What’s the deal with Apple Computer’s “steadfast refusal to just target Redmond and start in with the broadsides? This is the core problem that all the glitz and glitter keeps covering up: Apple just won’t try and take down the neighborhood bully. Now, I don’t know whether Apple actually thinks the glitz and glitter are a product of some sort; that seems like a mistake an advertising company would make. But time and time again, Apple has been placed in a position where they can absolutely conquer the personal computing Universe, and every single time they have backed away rather than duke it out with Gates and Co. Whether this is incompetence or cowardice is a darn good question. Certainly, Apple’s consistent mismanagement of this opportunity has been done to death across the length and breadth of the Net. My point is that there is a pattern to all this madness, and it is about to repeat itself,” Paul Frommeyer writes for The Cargo Cults of Business.
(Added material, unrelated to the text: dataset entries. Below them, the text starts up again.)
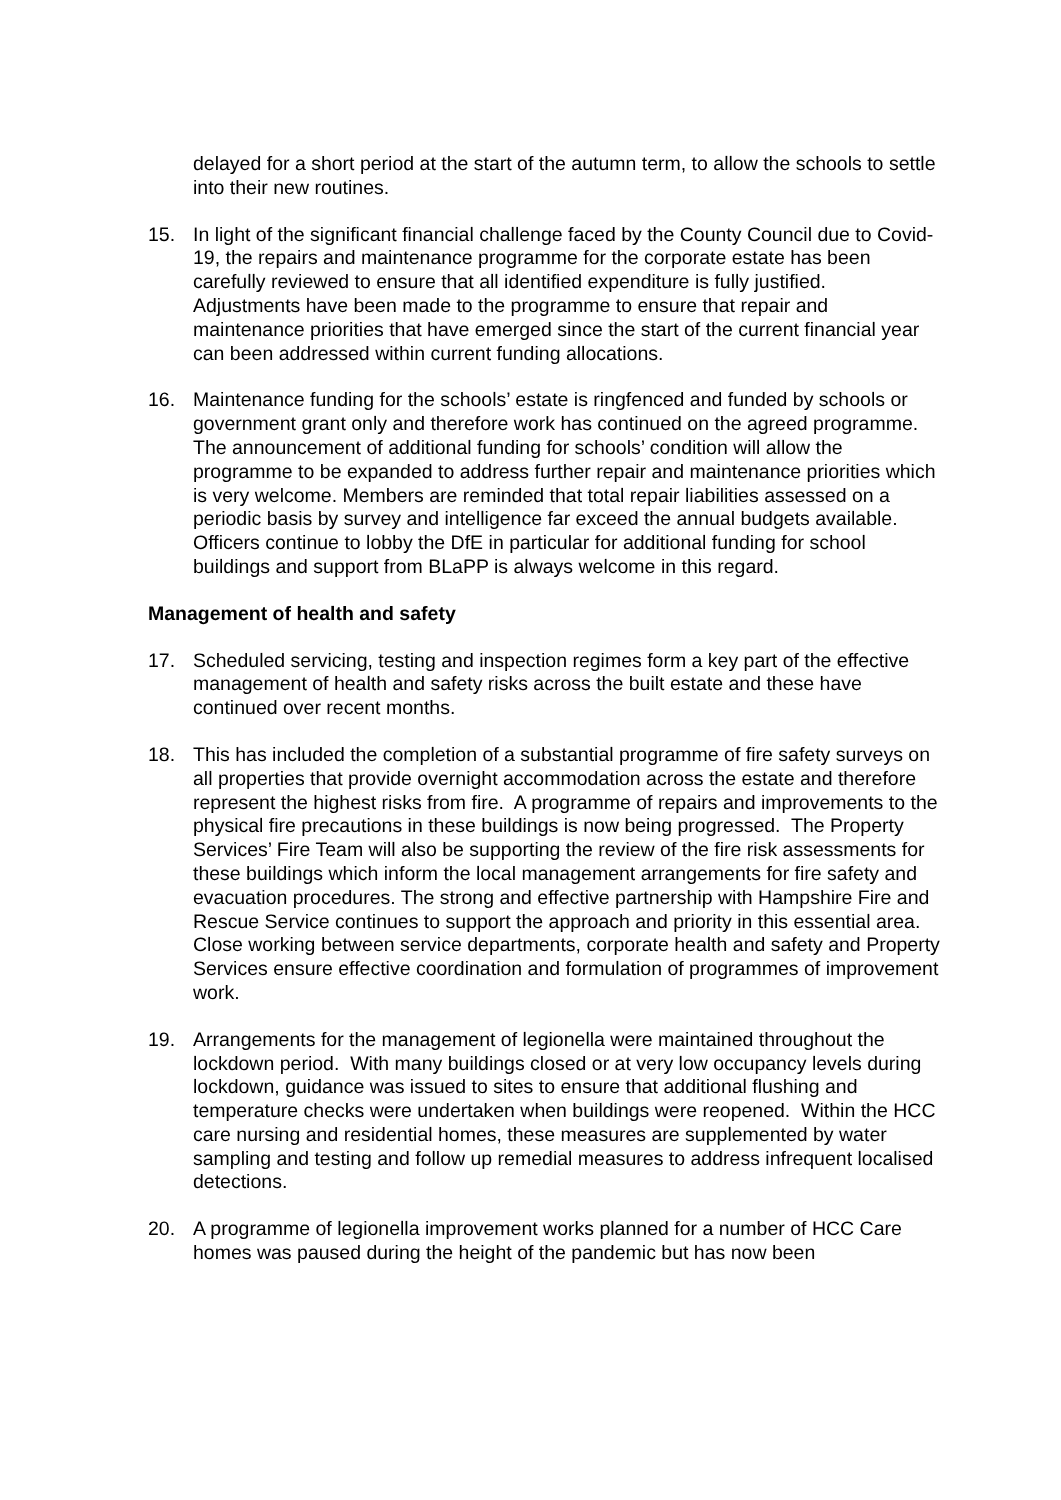delayed for a short period at the start of the autumn term, to allow the schools to settle into their new routines.
15. In light of the significant financial challenge faced by the County Council due to Covid-19, the repairs and maintenance programme for the corporate estate has been carefully reviewed to ensure that all identified expenditure is fully justified. Adjustments have been made to the programme to ensure that repair and maintenance priorities that have emerged since the start of the current financial year can been addressed within current funding allocations.
16. Maintenance funding for the schools’ estate is ringfenced and funded by schools or government grant only and therefore work has continued on the agreed programme. The announcement of additional funding for schools’ condition will allow the programme to be expanded to address further repair and maintenance priorities which is very welcome. Members are reminded that total repair liabilities assessed on a periodic basis by survey and intelligence far exceed the annual budgets available. Officers continue to lobby the DfE in particular for additional funding for school buildings and support from BLaPP is always welcome in this regard.
Management of health and safety
17. Scheduled servicing, testing and inspection regimes form a key part of the effective management of health and safety risks across the built estate and these have continued over recent months.
18. This has included the completion of a substantial programme of fire safety surveys on all properties that provide overnight accommodation across the estate and therefore represent the highest risks from fire. A programme of repairs and improvements to the physical fire precautions in these buildings is now being progressed. The Property Services’ Fire Team will also be supporting the review of the fire risk assessments for these buildings which inform the local management arrangements for fire safety and evacuation procedures. The strong and effective partnership with Hampshire Fire and Rescue Service continues to support the approach and priority in this essential area. Close working between service departments, corporate health and safety and Property Services ensure effective coordination and formulation of programmes of improvement work.
19. Arrangements for the management of legionella were maintained throughout the lockdown period. With many buildings closed or at very low occupancy levels during lockdown, guidance was issued to sites to ensure that additional flushing and temperature checks were undertaken when buildings were reopened. Within the HCC care nursing and residential homes, these measures are supplemented by water sampling and testing and follow up remedial measures to address infrequent localised detections.
20. A programme of legionella improvement works planned for a number of HCC Care homes was paused during the height of the pandemic but has now been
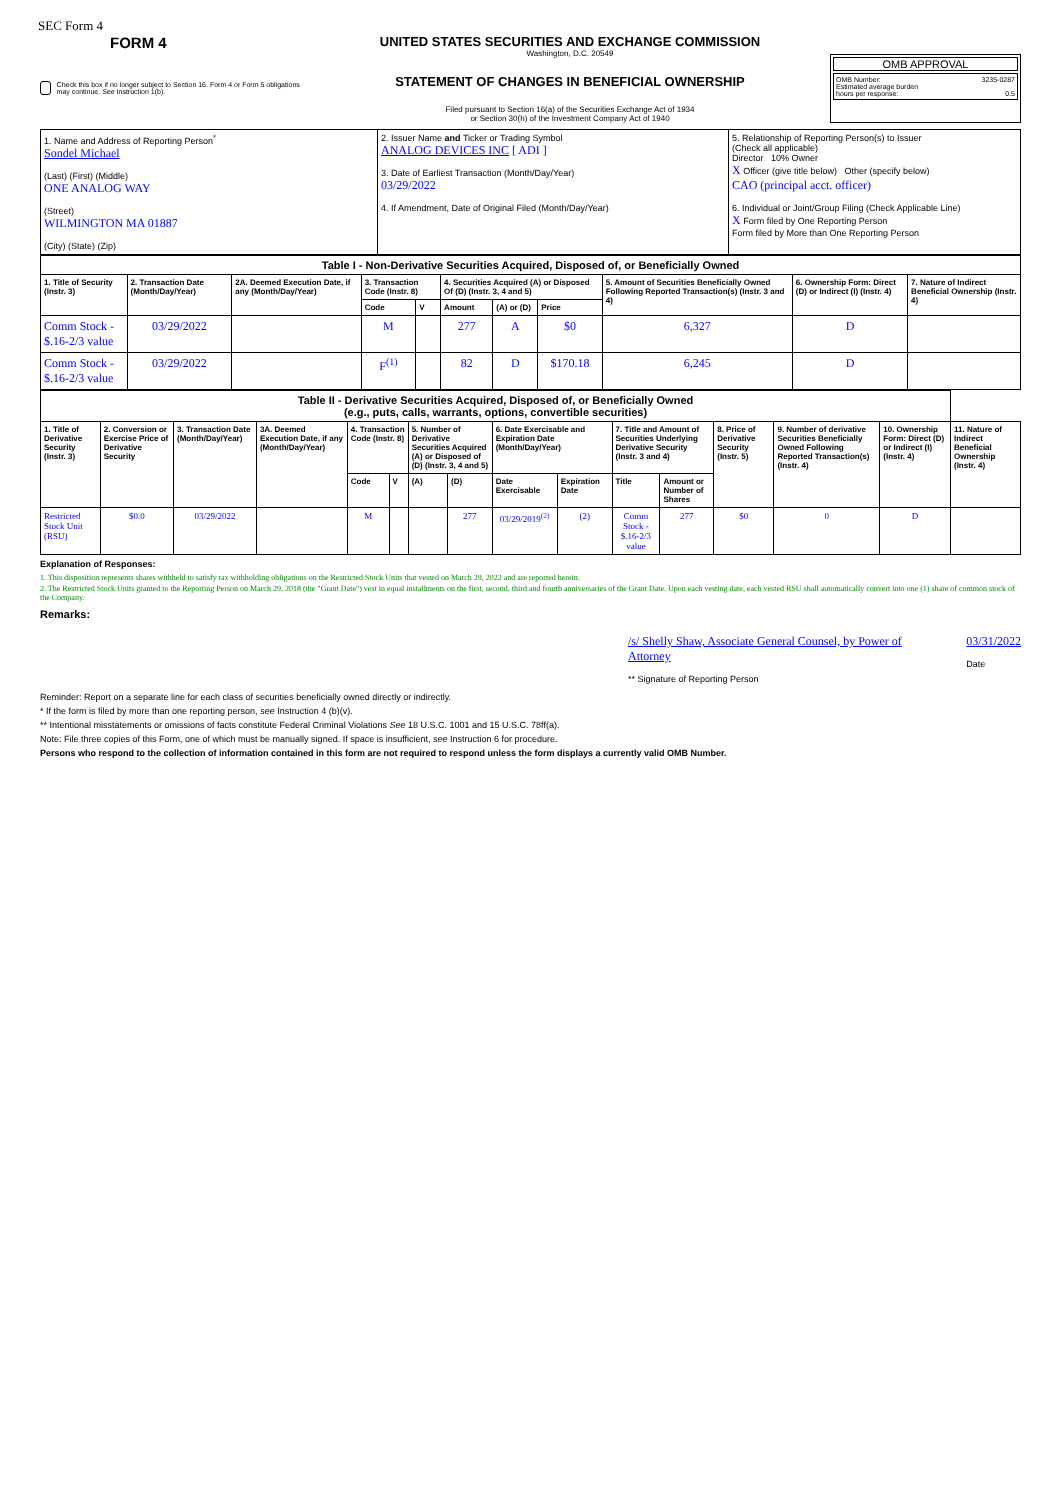SEC Form 4
FORM 4
Check this box if no longer subject to Section 16. Form 4 or Form 5 obligations may continue. See Instruction 1(b).
UNITED STATES SECURITIES AND EXCHANGE COMMISSION
Washington, D.C. 20549
STATEMENT OF CHANGES IN BENEFICIAL OWNERSHIP
Filed pursuant to Section 16(a) of the Securities Exchange Act of 1934
or Section 30(h) of the Investment Company Act of 1940
OMB APPROVAL
OMB Number: 3235-0287
Estimated average burden
hours per response: 0.5
| 1. Name and Address of Reporting Person<sup>*</sup> Sondel Michael (Last) (First) (Middle) ONE ANALOG WAY (Street) WILMINGTON MA 01887 (City) (State) (Zip) | 2. Issuer Name and Ticker or Trading Symbol ANALOG DEVICES INC [ ADI ] 3. Date of Earliest Transaction (Month/Day/Year) 03/29/2022 4. If Amendment, Date of Original Filed (Month/Day/Year) | 5. Relationship of Reporting Person(s) to Issuer (Check all applicable) Director 10% Owner X Officer (give title below) Other (specify below) CAO (principal acct. officer) 6. Individual or Joint/Group Filing (Check Applicable Line) X Form filed by One Reporting Person Form filed by More than One Reporting Person |
| Table I - Non-Derivative Securities Acquired, Disposed of, or Beneficially Owned | | | | | | | | | | |
| 1. Title of Security (Instr. 3) | 2. Transaction Date (Month/Day/Year) | 2A. Deemed Execution Date, if any (Month/Day/Year) | 3. Transaction Code (Instr. 8) | | 4. Securities Acquired (A) or Disposed Of (D) (Instr. 3, 4 and 5) | | | 5. Amount of Securities Beneficially Owned Following Reported Transaction(s) (Instr. 3 and 4) | 6. Ownership Form: Direct (D) or Indirect (I) (Instr. 4) | 7. Nature of Indirect Beneficial Ownership (Instr. 4) |
| | | | Code | V | Amount | (A) or (D) | Price | | | |
| Comm Stock - $.16-2/3 value | 03/29/2022 | | M | | 277 | A | $0 | 6,327 | D | |
| Comm Stock - $.16-2/3 value | 03/29/2022 | | F<sup>(1)</sup> | | 82 | D | $170.18 | 6,245 | D | |
| Table II - Derivative Securities Acquired, Disposed of, or Beneficially Owned (e.g., puts, calls, warrants, options, convertible securities) | | | | | | | | | | | | | | | |
| 1. Title of Derivative Security (Instr. 3) | 2. Conversion or Exercise Price of Derivative Security | 3. Transaction Date (Month/Day/Year) | 3A. Deemed Execution Date, if any (Month/Day/Year) | 4. Transaction Code (Instr. 8) | | 5. Number of Derivative Securities Acquired (A) or Disposed of (D) (Instr. 3, 4 and 5) | | 6. Date Exercisable and Expiration Date (Month/Day/Year) | | 7. Title and Amount of Securities Underlying Derivative Security (Instr. 3 and 4) | | 8. Price of Derivative Security (Instr. 5) | 9. Number of derivative Securities Beneficially Owned Following Reported Transaction(s) (Instr. 4) | 10. Ownership Form: Direct (D) or Indirect (I) (Instr. 4) | 11. Nature of Indirect Beneficial Ownership (Instr. 4) |
| | | | | Code | V | (A) | (D) | Date Exercisable | Expiration Date | Title | Amount or Number of Shares | | | | |
| Restricted Stock Unit (RSU) | $0.0 | 03/29/2022 | | M | | | 277 | 03/29/2019<sup>(2)</sup> | (2) | Comm Stock - $.16-2/3 value | 277 | $0 | 0 | D | |
Explanation of Responses:
1. This disposition represents shares withheld to satisfy tax withholding obligations on the Restricted Stock Units that vested on March 29, 2022 and are reported herein.
2. The Restricted Stock Units granted to the Reporting Person on March 29, 2018 (the "Grant Date") vest in equal installments on the first, second, third and fourth anniversaries of the Grant Date. Upon each vesting date, each vested RSU shall automatically convert into one (1) share of common stock of the Company.
Remarks:
/s/ Shelly Shaw, Associate General Counsel, by Power of Attorney
** Signature of Reporting Person
03/31/2022
Date
Reminder: Report on a separate line for each class of securities beneficially owned directly or indirectly.
* If the form is filed by more than one reporting person, see Instruction 4 (b)(v).
** Intentional misstatements or omissions of facts constitute Federal Criminal Violations See 18 U.S.C. 1001 and 15 U.S.C. 78ff(a).
Note: File three copies of this Form, one of which must be manually signed. If space is insufficient, see Instruction 6 for procedure.
Persons who respond to the collection of information contained in this form are not required to respond unless the form displays a currently valid OMB Number.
“Ever since John Sculley (may Wall Street rest his options) was at the helm in the early 1990’s, Apple has had brief epileptic fits where it will refer to itself as a ‘software company.’ Mind you, the fits never last long– at least, not for any given CEO– but sooner or later they all seem to do it. Now, most of us jaded Mac cynics regard these grand mac episodes as sudden lucid insights into Apple’s actual situation. For a moment, the CEO is able to apprehend the true state of affairs: Apple doesn’t make boxes, they make an operating system. More to the point, in the grand language of the advertising sorcerors, they offer an unbeatable experience,” Frommeyer writes.
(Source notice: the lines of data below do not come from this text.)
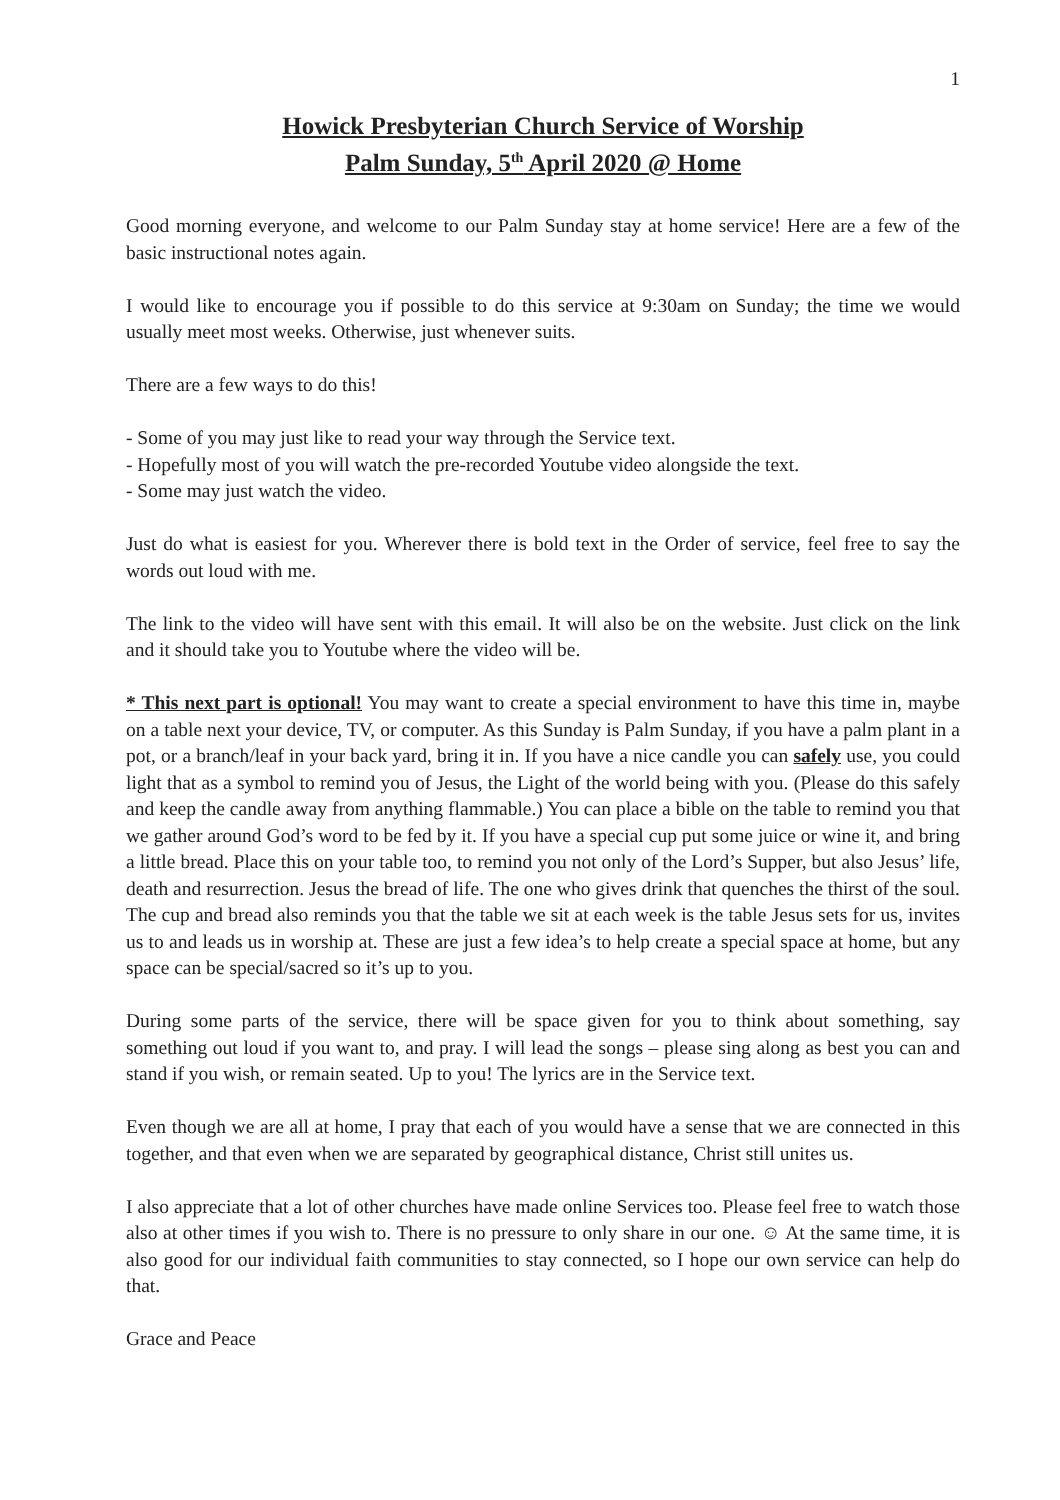1
Howick Presbyterian Church Service of Worship
Palm Sunday, 5<sup>th</sup> April 2020 @ Home
Good morning everyone, and welcome to our Palm Sunday stay at home service! Here are a few of the basic instructional notes again.
I would like to encourage you if possible to do this service at 9:30am on Sunday; the time we would usually meet most weeks. Otherwise, just whenever suits.
There are a few ways to do this!
- Some of you may just like to read your way through the Service text.
- Hopefully most of you will watch the pre-recorded Youtube video alongside the text.
- Some may just watch the video.
Just do what is easiest for you. Wherever there is bold text in the Order of service, feel free to say the words out loud with me.
The link to the video will have sent with this email. It will also be on the website. Just click on the link and it should take you to Youtube where the video will be.
* This next part is optional! You may want to create a special environment to have this time in, maybe on a table next your device, TV, or computer. As this Sunday is Palm Sunday, if you have a palm plant in a pot, or a branch/leaf in your back yard, bring it in. If you have a nice candle you can safely use, you could light that as a symbol to remind you of Jesus, the Light of the world being with you. (Please do this safely and keep the candle away from anything flammable.) You can place a bible on the table to remind you that we gather around God’s word to be fed by it. If you have a special cup put some juice or wine it, and bring a little bread. Place this on your table too, to remind you not only of the Lord’s Supper, but also Jesus’ life, death and resurrection. Jesus the bread of life. The one who gives drink that quenches the thirst of the soul. The cup and bread also reminds you that the table we sit at each week is the table Jesus sets for us, invites us to and leads us in worship at. These are just a few idea’s to help create a special space at home, but any space can be special/sacred so it’s up to you.
During some parts of the service, there will be space given for you to think about something, say something out loud if you want to, and pray. I will lead the songs – please sing along as best you can and stand if you wish, or remain seated. Up to you! The lyrics are in the Service text.
Even though we are all at home, I pray that each of you would have a sense that we are connected in this together, and that even when we are separated by geographical distance, Christ still unites us.
I also appreciate that a lot of other churches have made online Services too. Please feel free to watch those also at other times if you wish to. There is no pressure to only share in our one. ☺ At the same time, it is also good for our individual faith communities to stay connected, so I hope our own service can help do that.
Grace and Peace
Apple Computer is “once again in a position to conquer the computing universe. And once again ready, I’m sure, to do their duty to Redmond and muck it up,” Frommeyer writes. “I am of course referring here to Apple’s ability to simply port MacOS X to PC hardware. To get it through their head, once and for bloody all, that they are a software company. That they make operating systems and applications, not pretty little boxes. Embrace the 60% margins that go with such a destiny, and cast the commodity forecasting aside.”
Frommeyer writes, “Every Mac advocate on the planet has been convinced since Day 1 that if you pit MacOS directly against Windows on Intel hardware, the wave of defections will be staggering. The only thing holding back the flood is Apple’s artificially high hardware prices. As we saw, all too briefly in the clone wars, once you get the hardware cost down, the defectors will come. And if you could dual-boot Aqua with XP? My gosh, there’d be a stampede all the way to Apple’s boardroom. There’s no doubt about it: Apple is once again in the grip of the Jaws of Victory.”
Frommeyer writes, “And, precisely because they have such a chance, I’m convinced they’ll miss it, once again snatching away defeat. Cowardice against Redmond is a possible reason, but with such a history of missed boats, I think at this point it’s pervasive in the corporate meme pool. Apple just can’t conceive of itself being bold enough and successful enough to take on Microsoft and win, no matter what it takes. Especially when what it will take is giving up those glitzy boxes.”
Highly recommended full article – you just have to read the whole piece – here.
MacDailyNews Note: Paul Frommeyer is a senior networking consultant and high-tech entrepreneur with a dynamic career history. Paul has worked variously as a Chief Technology Officer for his own high-tech startup company, NetDestiny Systems, as a Senior Network Architect for Apple Computer’s domestic U.S. network, and as a Senior Internet Consulting Engineer with Cisco Systems, among other positions of note.
MacDailyNews Take: Will Apple finally take on Microsoft when nearly all the stars are aligned in their favor? As we asked nearly a year ago: if not now, when?
MacDailyNews Clarification (4:28pm ET): We are not necessarily backing any of Frommeyer’s ideas except for the idea that Apple is not fighting hard enough and may have some sort of ingrained corporate inferiority complex that prevents them from hitting hard when the hitting is good.